Ao entrarmos em Lisboa as coisas estavam diferentes. O exército controlava
as ruas em conjunto com as forças de segurança. Começavam a ver-se equipas que
tratavam da limpeza das ruas e começavam a remover escombros. A cidade começava
a tentar reagir.
Consegui o tal duche no hospital, mas não roupas novas.
À tarde fomos ter com o Rafael. Lá houve alguém que me emprestou um casaco
para eu aparecer mais apresentável e quando dei por mim tinha o Rafael à minha
frente com uma mesa entre nós e só aguardávamos a instrução de que estávamos a
ir para o ar.
“Gabriel, esqueça que isto vai dar na televisão. Isto vai ser só uma
conversa entre nós. Basta que seja você próprio…”
Ora ai estava um conselho que eu não podia de forma alguma seguir. Podia
ser tudo, menos eu próprio. Mas, claro, anui.
Tivemos a indicação do assistente de produção. O Rafael aguardou a contagem
e logo em seguida voltou-se para mim.
“Gabriel Guerra, muito boa noite, obrigado por ter acedido a esta
entrevista.”
“Boa noite.”
“Gabriel, em primeiro lugar, um bocadinho sobre si. Quem é o Gabriel
Guerra?
“Sou um arquivista de quarenta e dois anos”
“Casado? Comprometido?”
“Não.”
Acho que ele esperava que eu elaborasse mais um bocadinho, mas não havia
acerca de quê.
“Muito bem. Gabriel, o país ouviu falar de si pela primeira vez à poucos
dias aquando do salvamento do Rui, o rapaz que estava perdido na Lousã. Foi o
Gabriel, acompanhado por Álvaro Fernandes, quem descobriu o rapaz…”
“Fui, fui eu.”
“E diga-me, o que é que o levou a procurar numa zona que estava descartada
pelas autoridades à partida?”
“Tive pistas para lá chegar.”
“Houve uma frase que disse, aliás, a única que disse, foi que o local lhe
tinha sido revelado.”
“Sim, foi”
“Posso perguntar como?”
“Lamento, mas não lhe vou responder a isso.”
“Sim, mas como calcula, é algo que deve ser a interrogação de muita gente…”
“Claro. Posso dizer-lhe que não me aparece em sonhos, não ouço vozes e não
me chegam por SMS.”
“Bem, mas ainda assim ficam muitas hipóteses em aberto…”
“Pois ficam.”
“Porquê essa relutância em revelar?”
“Porque é algo que acho que só a mim diz respeito.”
“Muito bem. Veio ter comigo na antevéspera do terramoto com a informação do
dia e da hora.
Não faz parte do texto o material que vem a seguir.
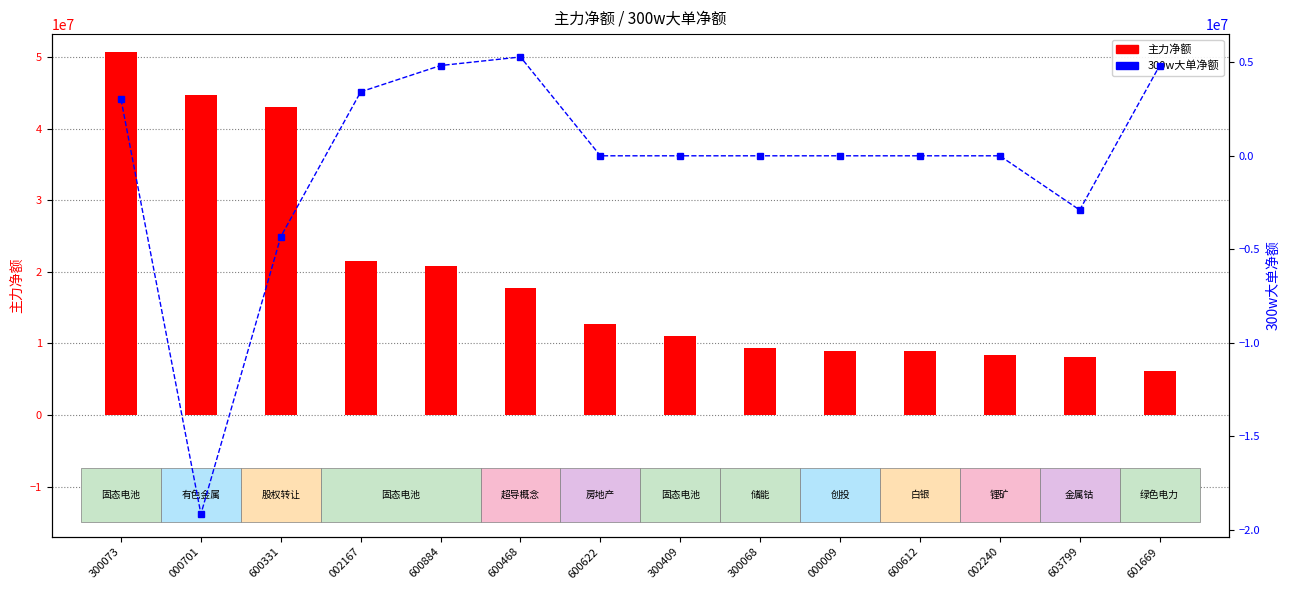

At which label is 主力净额 closest to 28425538?

002167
Viu que a informação foi passada e ainda assim ninguém fez nada.
Isso deixou-o incomodado de alguma forma?”
“Para ser franco, não. Eu teria feito exactamente a mesma coisa, não me
teria levado a sério. Claro que tive alguma pena de como a mensagem foi passada
por alguns meios de informação. Se calhar se a tivessem tratado de uma forma
mais séria o resultado podia ser diferente. Mas ainda assim achei perfeitamente
lógico.”
“Mas não ficou com pena das vidas que se perderam, dos feridos…”
“Claro que fiquei, …” menti “…mas sei que fiz o que pude. Creio que não
poderia fazer mais.”
“Tem alguma coisa que queira dizer a quem nos ouve?”
“Não. De momento não tenho absolutamente mais nada a dizer. Só que acho que
neste momento temos de fazer os possíveis para ultrapassar esta tragédia e que
isso só se fará com um esforço conjunto. Que acho que está na hora de tentar
esbater diferenças para conseguirmos reconstruir Lisboa e a margem sul. Pode
ser que no fundo, por pior que tenha sido a tragédia, alguma coisa boa possa
advir daqui.”
“Gabriel, obrigado.” E voltou-se para a câmara “Foi a entrevista com
Gabriel Guerra, o homem que previu o terramoto de Lisboa.”
O assistente de produção fez sinal a dizer que já não estávamos no ar.
“Espero não o ter desiludido.” Disse ao Rafael.
“Não, não me desiludiu. Nada mesmo. Mas sinto que esteve muito à
defensiva…”
“Não estou habituado a que as luzes se voltem para mim, sabe.”
“Compreendo, mas aviso-o já que vai ter de se habituar.”
“Eu sei, mas acho que tenho de dar um passo de cada vez.”
“Gabriel, tenho de ir, mas vamos manter contacto, pode ser?”
“Claro que sim.” Disse eu com um sorriso.
Ele esticou-me a mão. Desta vez cumprimentei-o. Ele saiu disparado e eu saí
do estúdio acompanhado por um assistente de realização que me levou de volta
até ao Fernandes. Também o olhar dele para mim era diferente.